Bull City

When I was a child, my dad scored baseball games while listening to them on the radio. When Skip Caray, the play-by-play announcer for the Atlanta Braves, said, "batter reaches first on an outfield error," my dad made some hieroglyphic marks that included a short line, an E and a 7 with a mechanical pencil inside a tiny square on a gridded sheet of paper. He scored games throughout his childhood, and in his adult life, became an accountant. I am not sure which came first, his predilection to account, or his love of scoring baseball. He was a left-handed pitcher whose diving curve won him a couple of high school state championships, acceptance into a fine university, and made him a base hero in the Army. After he threw out his arm, he devoted his energy to being a fan. 

At the very core of the game of baseball is a duel between a pitcher and a batter. Every single pitch is a facet of a drama that plays out over a game, a season, even a career. Marking scorecards is a testament to that drama. It requires being present to the most infinitesimal detail of the game, like early swings and foul balls, details that set the stage for double plays and home runs. Scoring a game can place you inside these drama of an at-bat. I think marking marks on scorecards brought my father a little closer to being back on the mound. 
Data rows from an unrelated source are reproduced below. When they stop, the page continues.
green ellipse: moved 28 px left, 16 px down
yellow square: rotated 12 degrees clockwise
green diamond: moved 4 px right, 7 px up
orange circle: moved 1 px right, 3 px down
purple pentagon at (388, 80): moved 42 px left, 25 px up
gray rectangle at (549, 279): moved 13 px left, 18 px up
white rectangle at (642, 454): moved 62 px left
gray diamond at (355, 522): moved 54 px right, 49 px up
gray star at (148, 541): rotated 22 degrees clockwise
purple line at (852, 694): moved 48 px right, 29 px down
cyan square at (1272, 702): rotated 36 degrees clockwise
I used Adam Sobesy's scorecards for this project. They are utterly complete. There is not a pitch thrown that wasn't accompanied by a mark made by Adam. He calls his method "old school," as it is unabridged and personal. His writing looks like my father's. The marks are made quickly and automatically, without regard to anyone else's ability to read them. Only Adam can truly translate them. After each game, he stores the scorecard in a filing cabinet in his office. Adam says that he almost never goes back to refer to a scorecard. It's not really about the record, but about the process. For a devotee of the game, scoring a game is like counting the Rosary. The process is a meditation on the tranquility of the baseball's rhythm, a rhythm that is occasionally interrupted by home runs.